03-27-2007 06:03 AM - edited 03-09-2019 05:41 PM
Hi,
I notice in our organisation an access list which is allowing tcp and udp ports greater than 1.
Why are ports (TCP and UDP) 0 and 1 used for. As I was reading on the internet i noticed that tcp port 1 is used for service multiplexing.
So when 2 hosts are trying to connect to eachother via port 80 www. It will first setup a tcp connection via syn and ack, after this the www service of host 1 is searching for www service of host 2 via port 1. when www is found there is a positive sign send to host 1 over tcp port 1. Is this correct?
When is port 0 used?
Again on the internet I found that these ports are a kind of a wildcard. When host 1 wants to send something over port 0 it is redirected to the next available port above 1023. And are those ports (above 1023) used for virusses and trojans?
Is this the way virus outbreaks are started?
Cheers
Jorg
03-27-2007 02:42 PM
Port 0 is reserved, meaning that it will never be assigned by IANA, the way that 80 was assigned to http, etc. Various operating systems have handled it differently (i.e, some had bugs that would seem to indicate that their programmers did not realize that 0 was possible, but should behave as any other unused port). Here you can see that nessus has a vulnerability scanner for Firewall 1, which apparently had a UDP port 0 DoS
http://www.nessus.org/plugins/index.php?view=single&id=10074
I believe you are basically accurate about tcp-mux. My impression of it is that it was an old Unix service that might have helped for diagnostic purposes, but had security vulnerability problems that caused it to disappear over time. It sounds like it might have suffered from traffic amplification affects
That all said, I don't know why ports 0 and 1 would be allowed. I would tend to think they were opened by mistake
03-27-2007 07:41 PM
I believe that there is a clue in careful reading of the original post which says:
which is allowing tcp and udp ports greater than 1.

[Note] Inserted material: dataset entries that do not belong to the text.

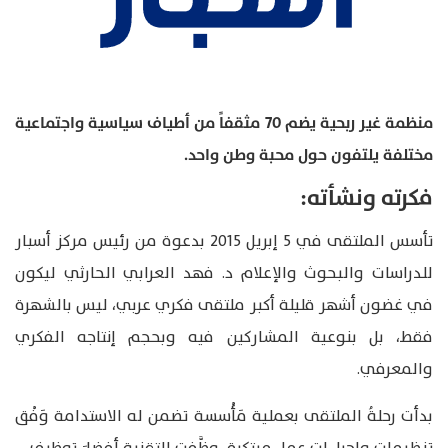
منظمة غير ربحية يضم 70 مثقفاً من أطياف سياسية واجتماعية
مختلفة يلتفون حول محبة وطن واحد.
فكرته ونشأته:
تأسس الملتقى في 5 إبريل 2015 بدعوة من رئيس مركز أسبار
للدراسات والبحوث والإعلام د. فهد العرابي الحارثي ليكون
في غضون أشهر قليلة أكبر ملتقى فكري عربي، ليس بالشهرة
فقط، بل بنوعية المشاركين فيه وبحجم إنتاجه الفكري
والمعرفي.
بدأت رحلةُ الملتقى بعملية مَأْسسة تضمن له الاستدامة وَفْق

so the case is not that port 1 is allowed but that a RANGE greater than 1 is allowed. Without knowing more about the context of the access list we can not know what is being done. But I will observe that at a customer that I support we use a similar construct in an access list used with RPF check so that the log parameter used in the access list statement will report the TCP or UDP port. In logging by an access list, if the access list has not checked for port values then the log message can not report the port value.
Perhaps the original poster can clarify the syntax of the access list that he is talking about.
HTH
Rick
03-29-2007 12:05 AM
Hi All,
I'm just wondering why you should deny port 0 and 1 in an access-list.
the access list implemented on our system has following lines
permit tcp host x.x.x.x host x.x.x.x. gt 1 log
permit udp host x.x.x.x host x.x.x.x. gt 1 log
Maybe it is security recommended that port 0 and 1 are blocked. I saw in the nessus link, that port 0 can be abused for DoS.
Some other reasons when these ports can be abused?
03-29-2007 06:54 AM
As I stated in my previous post without knowing more about how this access list is being used, we are not in a good position to comment on specifics of what should be denied or permitted.
The additional information that you show now does confirm that what is being done is permit tcp greater than 1 is so that the log messages being generated will include the TCP and UDP port numbers.
If you want discussion about specifics of what should be denied or permitted then perhaps you can provide more information about this access list and how it is being used.